This group illustrates what was likely another Parker style. These bags are distinguished by their many strings of beads, arranged in a tight band along a scalloped perimeter. They have pleasing color combinations in soft, contrasting hues, and a characteristic type of floral work.
Ruth Phillips has studied a collection in Leiden, The Netherlands, assembled by an early Dutch ethnologist named Ten Kate. He met Seneca chief Ely Parker and had a letter of introduction from him to his sister Caroline and her husband, Tuscarora Chief John Mt Pleasant. Kate collected examples of beadwork during his visit and though not particularly distinguished, they were quite possibly made by Caroline (Personal communication from Ruth Phillips, June, 2009). The floral style has strong similarities to those in this group.
“The art of flowering” is what these women were noted for. In describing how Caroline and her mother approached beadworking, Morgan wrote:
In doing this work, the eye and the taste are the chief reliances, as they use no patterns except as they may have seen them in the works of others [suggesting that they were not averse to borrowing the ideas or designs of other artists]. In combining colors certain general rules, the result of experience and observation, are followed, but beyond them each one pursued her own fancy. They never seek for strong contrasts, but break the force of it by interposing white, that the colors may blend harmoniously. Thus light blue and pink beads, with white beads between them, is a favorable combination; dark blue and yellow, with white between, is another; red and light blue, with white between, is another; and light purple and dark purple, with white between, is a fourth. Others might be added were it necessary. If this beadwork is critically examined it will be found that these general rules are strictly observed; and in so far beadwork embroidery may be called a systematic art. The art of flowering, as they term it, is the most difficult part of the beadwork, as it requires an accurate knowledge of the appearance of the flower, and the structure and condition of the plant at the stage in which it is represented (Morgan 1852:111).

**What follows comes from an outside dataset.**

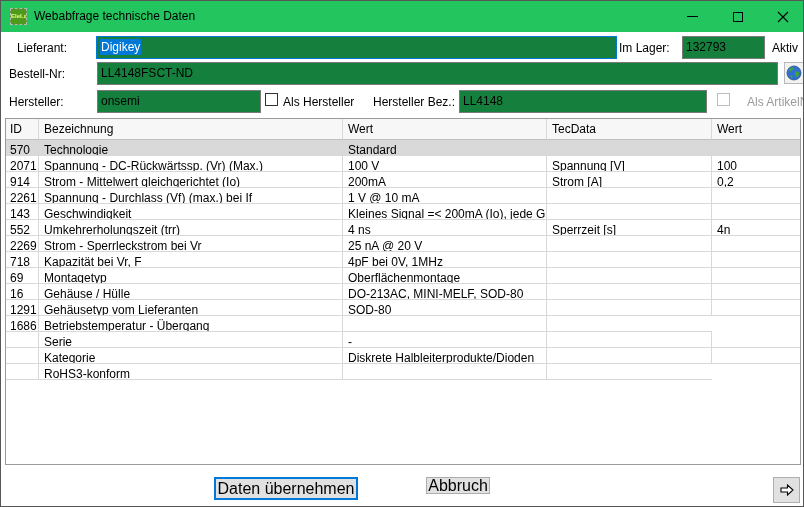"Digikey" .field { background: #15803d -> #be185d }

Most of the bags we see in this style use these color combinations. Some of the finest examples have an exquisite, central floral motif on one side and this could be a Caroline Parker identity marker. The large bag in this group may have been a presentation piece. The lower bag in the center is decorated in both beads and moosehair.
Morgan, Lewis Henry 1852 - Report on the Fabrics, Inventions, Implements and Utensils of the Iroquois, Made to the Regents of the University, Jan. 22, 1851. Illustrative of the Collection Annexed to the State Cabinet of Natural History, with Illustrations. Printed by Richard H. Pease, Albany.